*** Opening Listed entries ***
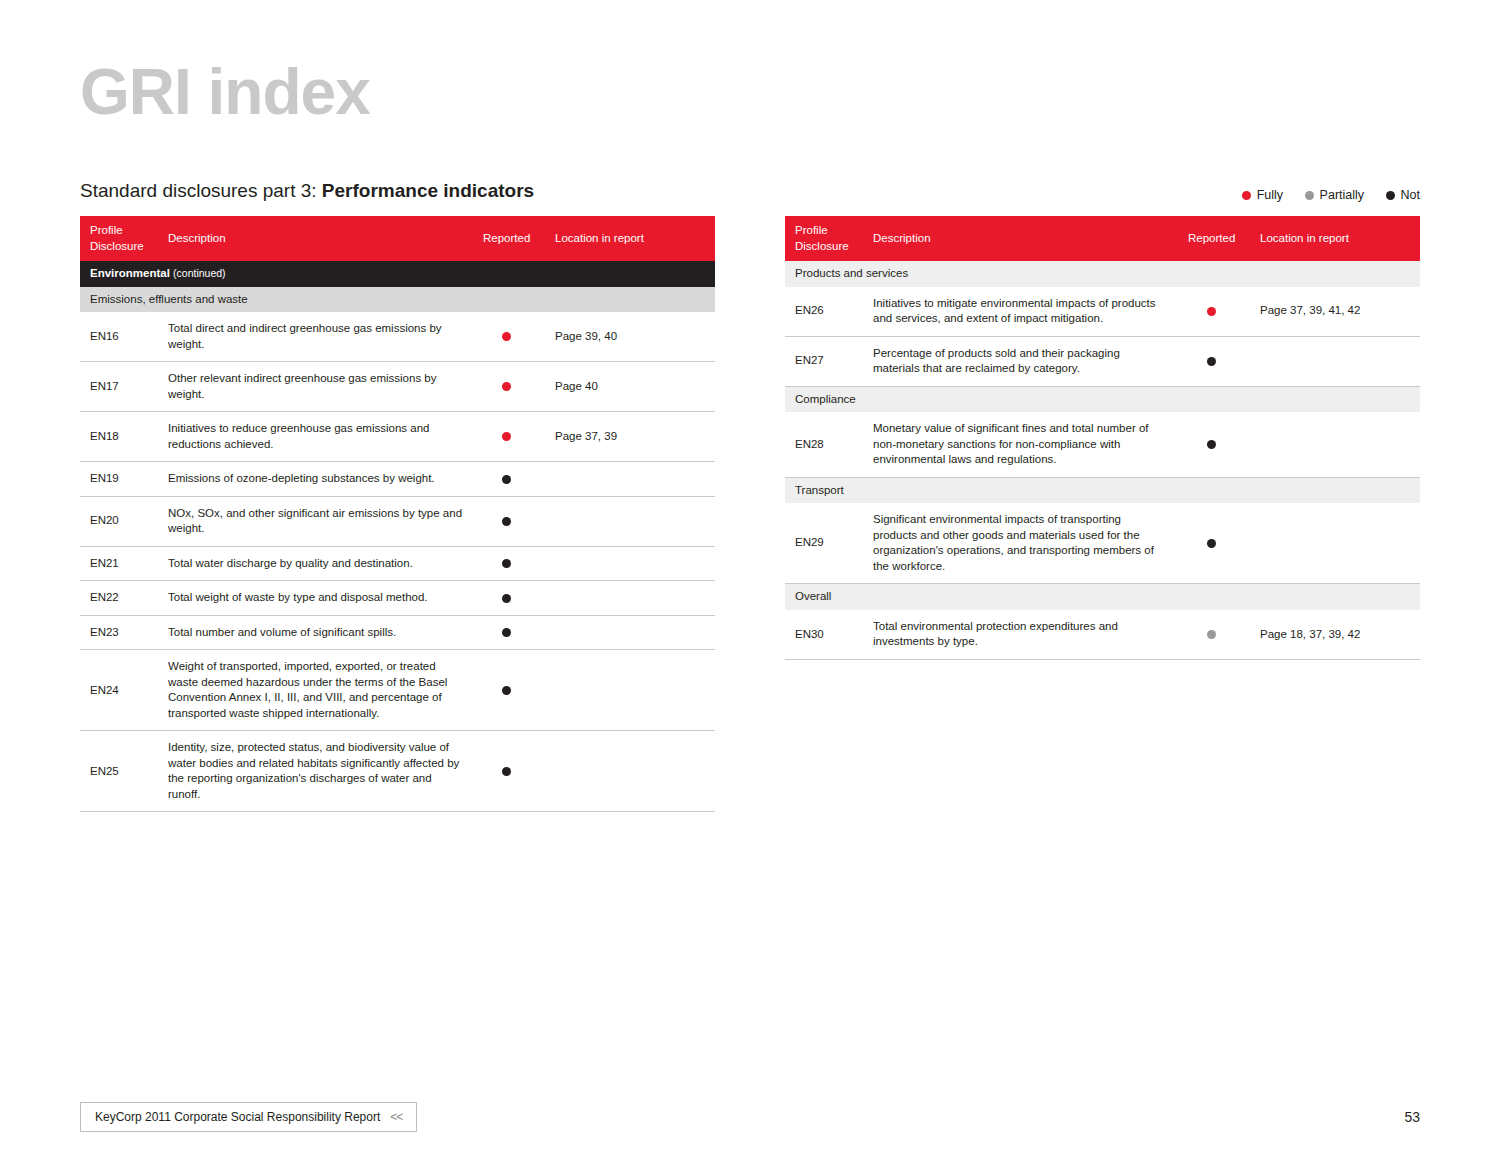GRI index
Standard disclosures part 3: Performance indicators
Fully Partially Not
| Profile Disclosure | Description | Reported | Location in report |
| --- | --- | --- | --- |
| Environmental (continued) |
| Emissions, effluents and waste |
| EN16 | Total direct and indirect greenhouse gas emissions by weight. | | Page 39, 40 |
| EN17 | Other relevant indirect greenhouse gas emissions by weight. | | Page 40 |
| EN18 | Initiatives to reduce greenhouse gas emissions and reductions achieved. | | Page 37, 39 |
| EN19 | Emissions of ozone-depleting substances by weight. | | |
| EN20 | NOx, SOx, and other significant air emissions by type and weight. | | |
| EN21 | Total water discharge by quality and destination. | | |
| EN22 | Total weight of waste by type and disposal method. | | |
| EN23 | Total number and volume of significant spills. | | |
| EN24 | Weight of transported, imported, exported, or treated waste deemed hazardous under the terms of the Basel Convention Annex I, II, III, and VIII, and percentage of transported waste shipped internationally. | | |
| EN25 | Identity, size, protected status, and biodiversity value of water bodies and related habitats significantly affected by the reporting organization's discharges of water and runoff. | | |
| Profile Disclosure | Description | Reported | Location in report |
| --- | --- | --- | --- |
| Products and services |
| EN26 | Initiatives to mitigate environmental impacts of products and services, and extent of impact mitigation. | | Page 37, 39, 41, 42 |
| EN27 | Percentage of products sold and their packaging materials that are reclaimed by category. | | |
| Compliance |
| EN28 | Monetary value of significant fines and total number of non-monetary sanctions for non-compliance with environmental laws and regulations. | | |
| Transport |
| EN29 | Significant environmental impacts of transporting products and other goods and materials used for the organization's operations, and transporting members of the workforce. | | |
| Overall |
| EN30 | Total environmental protection expenditures and investments by type. | | Page 18, 37, 39, 42 |
KeyCorp 2011 Corporate Social Responsibility Report <<
53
*** Closing Listed entries ***
Pull every line that holds the string "Page" out of the records.

| EN16 | Total direct and indirect greenhouse gas emissions by weight. | | Page 39, 40 |
| EN17 | Other relevant indirect greenhouse gas emissions by weight. | | Page 40 |
| EN18 | Initiatives to reduce greenhouse gas emissions and reductions achieved. | | Page 37, 39 |
| EN26 | Initiatives to mitigate environmental impacts of products and services, and extent of impact mitigation. | | Page 37, 39, 41, 42 |
| EN30 | Total environmental protection expenditures and investments by type. | | Page 18, 37, 39, 42 |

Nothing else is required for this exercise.